Maquina CPU Número de núcleos RAM Sistema Operacional Tipo de conexão Papel no experimento
Wall-e Intel core i5 2 8GB Manjaro Linux Cabeada Servidor
Eve Apple M1 8 8GB Mac OS Monterey WiFi Acesso remoto
Emerson ARM Cortex A8 1 230MB Debian Buster Cabeada Publisher
Lake ARM Cortex A8 1 484MB Debian Buster Cabeada Publisher
Palmer BCM2835 1 432MB Debian Bullseye Cabeada Consumer

E sobre a rede, o comando iperf nos mostra que o throughput entre Emerson e Wall-e e entre Lake e Wall-e era de aproximadamente 94Mb/s, e entre Palmer e Wall-e era de aproximadamente 53Mb/s.

Observações

CPU

Comparando o uso de CPU deste servidor AMQP e o RabbitMQ, podemos ver que este teve uma performance levemente melhor em 0, 2 e 100 clientes conectados (o servidor desenvolvido aqui está nomeado como “ep1” nos gráficos).

Uso de CPU

Rede

Comparando a taxa de upload de um máquina que atua como publisher, em ambos os servidores ela se manteve mais ou menos a mesma:

Taxa de upload

Comparando a taxa de download da máquina consumer, nós podemos ver que o RabbitMQ envia mais dados por segundo:

Taxa de download

RabbitMQ é o vencedor aqui!

Conclusão

Este foi um exercício bem difícil e que demandou muito tempo para entender o protocolo, para desenvolver e para fazer os experimentos. Mas sinceramente, eu gosto desse tipo de coisa que reinventa a roda porque isso me faz entender de forma mais profunda como as coisas funcionam. Eu nunca tinha usado o RabbitMQ diretamente antes, e agora tudo ficou mais claro já que eu sei o que acontece por debaixo dos panos.

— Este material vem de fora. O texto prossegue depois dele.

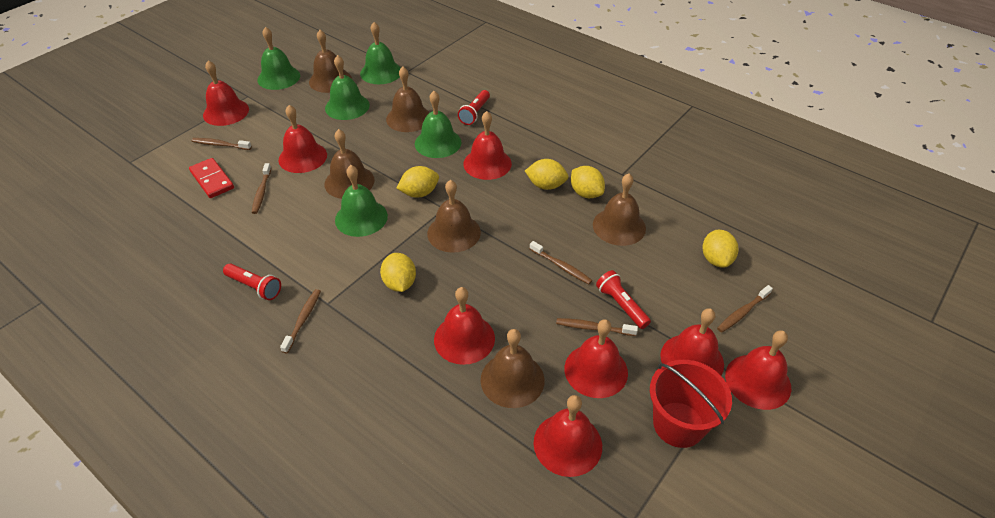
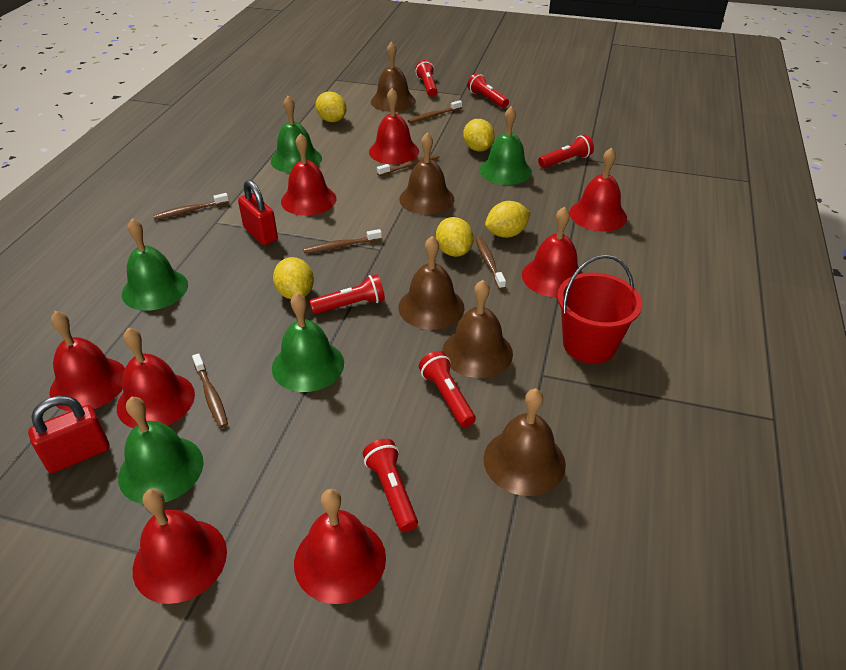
brown bell: 6 -> 5
red domino: 1 -> 0
red flashlight: 3 -> 6
red padlock: 0 -> 2

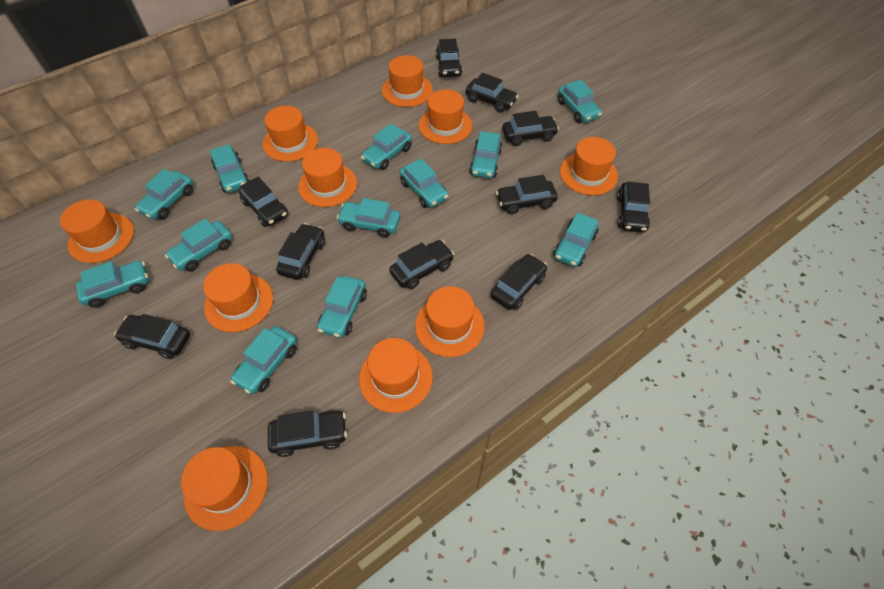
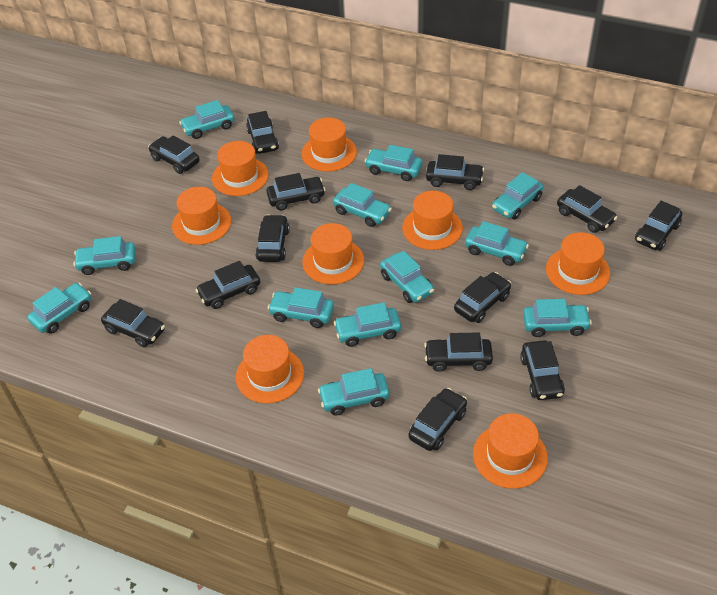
black car: 11 -> 13
orange hat: 10 -> 8

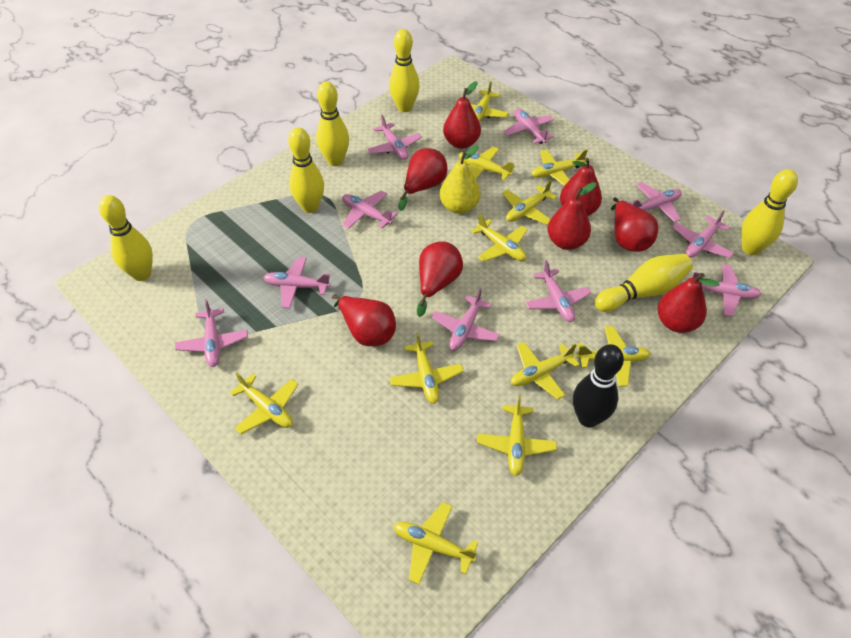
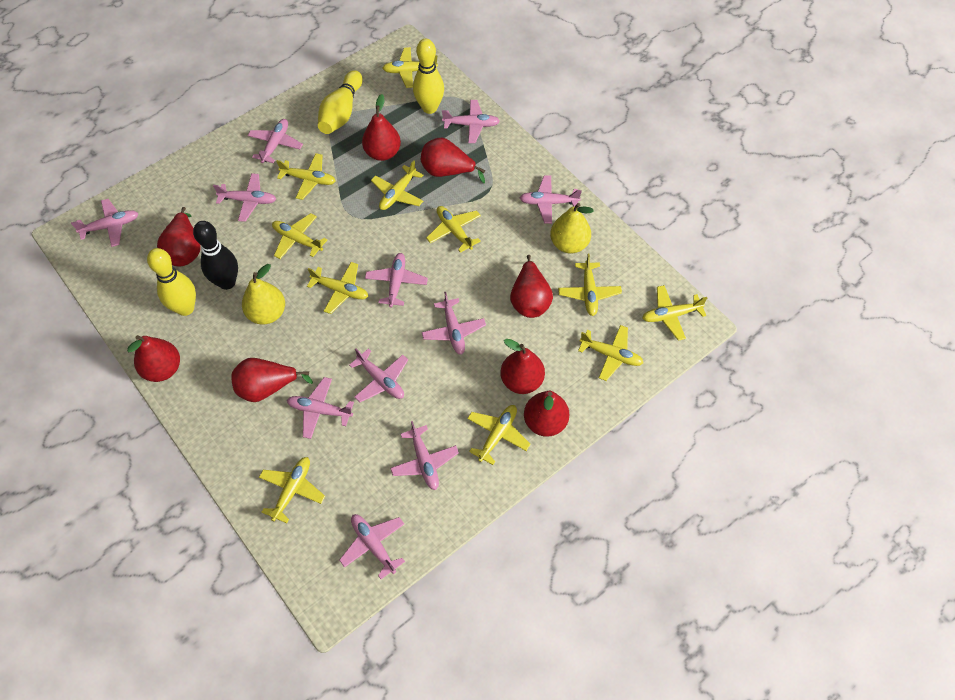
pink plane: 10 -> 11
yellow bowling pin: 6 -> 3
yellow pear: 1 -> 2

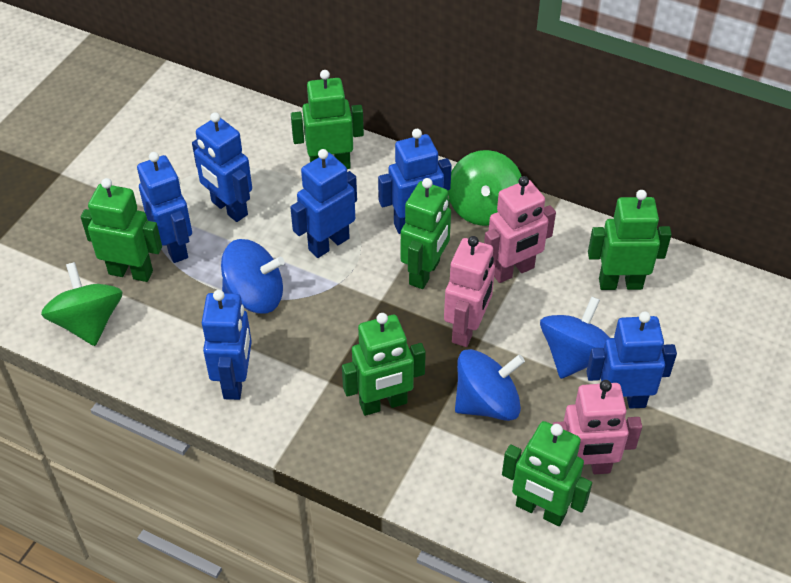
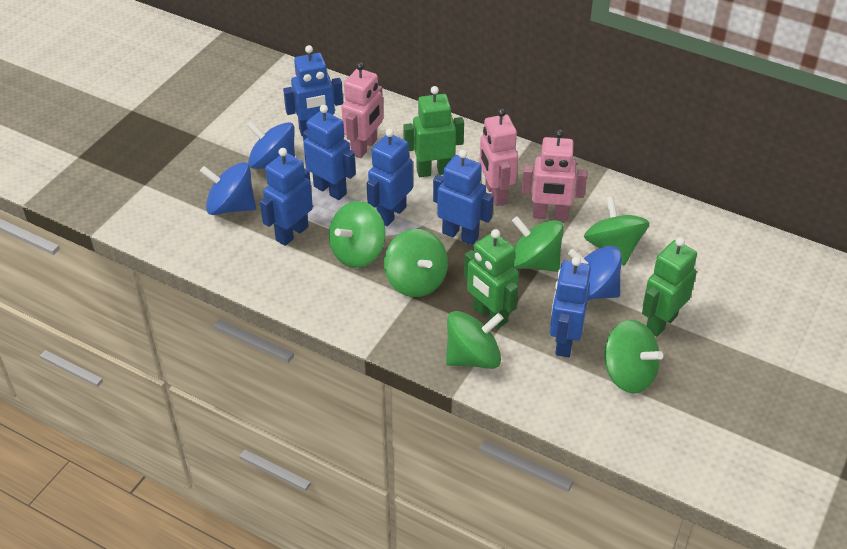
green robot: 6 -> 3
green spinning top: 2 -> 6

Se você acha que o desempenho foi muito bom para um projeto simples feito por apenas uma pessoa, tenha em mente que isto é extremamente simples comparado ao verdadeiro RabbitMQ. Vários recursos do RabbitMQ (por exemplo, channels, exchanges, criptografia, autenticação) estão faltando.

Lembre-se também que o RabbitMQ é executado em uma máquina virtual Erlang, enquanto este servidor é compilado para um binário nativo, então, é esperado que este use menos recursos quando tem pouca demanda. Porém, isso não significa que o desempenho dele seja melhor, já que é possível ver que o RabbitMQ pôde entregar mais dados por segundo.